# How Long Before you get a trial date?



## roxanne4238 (Mar 20, 2013)

I realize this might vary from person to person or state to state but just curious even if its a long time frame thanks!!!


----------



## Jellybeans (Mar 8, 2011)

roxanne4238 said:


> I realize* this might vary from person to person or state to state* but just curious even if its a long time frame thanks!!!


The bolded is the answer. Also by case to case. No way internet people can tell you what the laws are where you live.

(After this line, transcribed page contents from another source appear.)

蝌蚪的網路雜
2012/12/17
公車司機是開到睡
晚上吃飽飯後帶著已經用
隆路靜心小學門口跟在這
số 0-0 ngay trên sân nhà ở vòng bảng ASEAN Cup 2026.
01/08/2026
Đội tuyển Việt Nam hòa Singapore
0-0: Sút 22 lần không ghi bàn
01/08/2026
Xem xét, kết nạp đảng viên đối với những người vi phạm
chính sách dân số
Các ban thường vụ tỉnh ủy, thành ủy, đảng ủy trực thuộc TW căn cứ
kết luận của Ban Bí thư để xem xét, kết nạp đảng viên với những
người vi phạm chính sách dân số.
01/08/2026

Call up courthouse/your attorney and find out.


----------



## GTdad (Aug 15, 2011)

And besides what the law itself may say (and it may not say much of anything at all on the subject), it's highly dependent on the individual judge and his or her docket at the moment.


----------



## roxanne4238 (Mar 20, 2013)

*Re: How Long Did take Anyone To Get A Trial Date?*

I am re-phasing the question here. My attorney said it should be soon but couldn't give me a definite time frame and that was aid 2 months ago. I'm here in NY and from what I understand, this state is "slow".


----------



## Jellybeans (Mar 8, 2011)

Get a new attorney


----------



## roxanne4238 (Mar 20, 2013)

Already on Number 3 and also said it depends on how far the courts are "backed up"


----------



## Jellybeans (Mar 8, 2011)

roxanne4238 said:


> Already on Number 3 and *also said it depends on how far the courts are "backed up"*


Well I guess that is your answer then. 

Hope you get a trial date soon.


----------



## GTdad (Aug 15, 2011)

roxanne4238 said:


> Already on Number 3 and also said it depends on how far the courts are "backed up"

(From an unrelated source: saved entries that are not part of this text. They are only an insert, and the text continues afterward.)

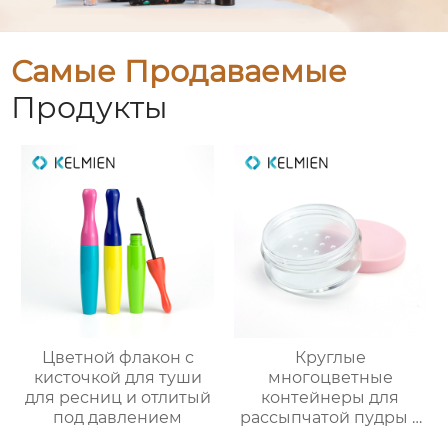
Самые Продаваемые
Продукты
Цветной флакон с
Круглые
кисточкой для туши
многоцветные
для ресниц и отлитый
контейнеры для
под давлением
рассыпчатой пудры с
сеткой (пустые), литьё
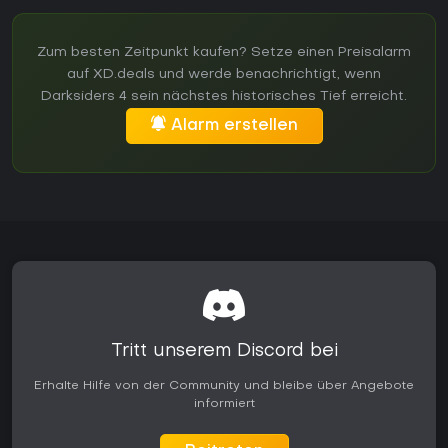
Zum besten Zeitpunkt kaufen? Setze einen Preisalarm
auf XD.deals und werde benachrichtigt, wenn
Darksiders 4 sein nächstes historisches Tief erreicht.
Alarm erstellen
Tritt unserem Discord bei
Erhalte Hilfe von der Community und bleibe über Angebote
informiert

Unless your lawyer is just lazy, this is probably accurate. 

Around here, it varies. Sometimes you get a docket control sheet from the court, with the dates all laid out, shortly after the defendant files an answer. Sometimes cases will drift along until the judge gets around to scheduling a trial date.


----------



## roxanne4238 (Mar 20, 2013)

*Re: How Long Before you get a trial date?UPDATE*

Major Update!!!You will never believe what happened!!!2 days ago I asked my STBX if he was working the following night and he said no because he had court! I asked him for what? Typical, doesn't gave me an answer for I know, I figure maybe it was traffic violation related. It was late at night so I waited till the following morning to text my attorney just to make it wasn't related to the divorce case. Within 2 minutes, he called me and told me that a pre-trial conference was scheduled at 11AM the following day which was yesterday!!!Apparently his office personal majorly screwed up and sent my husband a letter informing him but not to me!!!Well after months of turmoil of my case dragging on, its finally settled and should go through in about 30-90days.I never thought I would see the day!!!!


----------